(Saved data entries)
*** Begin section ***

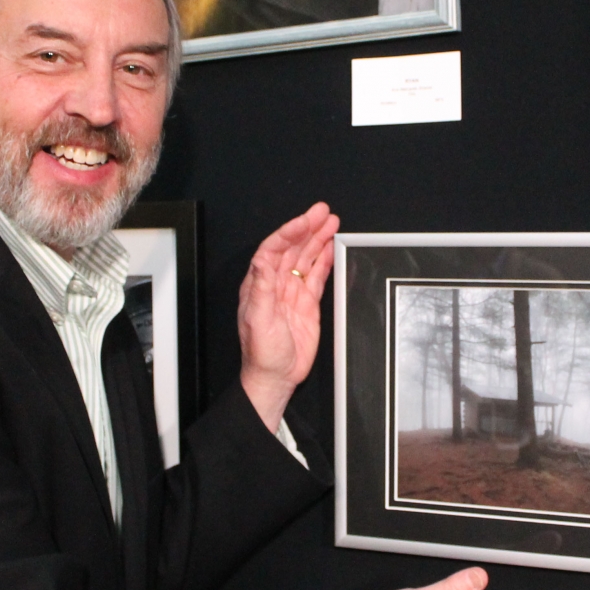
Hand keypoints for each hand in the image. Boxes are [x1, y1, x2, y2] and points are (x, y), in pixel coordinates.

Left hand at [237, 202, 339, 431]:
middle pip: (292, 248)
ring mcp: (292, 293)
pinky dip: (325, 260)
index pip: (273, 249)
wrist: (276, 377)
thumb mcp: (257, 319)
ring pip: (306, 258)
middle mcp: (275, 284)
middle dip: (307, 228)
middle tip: (323, 212)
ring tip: (332, 222)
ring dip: (318, 239)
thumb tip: (261, 260)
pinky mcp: (307, 304)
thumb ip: (261, 288)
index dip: (290, 232)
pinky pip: (317, 276)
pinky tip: (332, 248)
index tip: (306, 220)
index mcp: (259, 284)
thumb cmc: (261, 353)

*** End section ***

*Problem requirements*.
Using the entries above, return exactly the lines from the line with "middle pip: (292, 248)" to the line with "pinky pip: (317, 276)", counting both of those lines.

*Your response*.
middle pip: (292, 248)
ring mcp: (292, 293)
pinky dip: (325, 260)
index pip: (273, 249)
wrist: (276, 377)
thumb mcp: (257, 319)
ring pip: (306, 258)
middle mcp: (275, 284)
middle dip: (307, 228)
middle tip: (323, 212)
ring tip: (332, 222)
ring dip: (318, 239)
thumb tip: (261, 260)
pinky mcp: (307, 304)
thumb ip: (261, 288)
index dip: (290, 232)
pinky pip: (317, 276)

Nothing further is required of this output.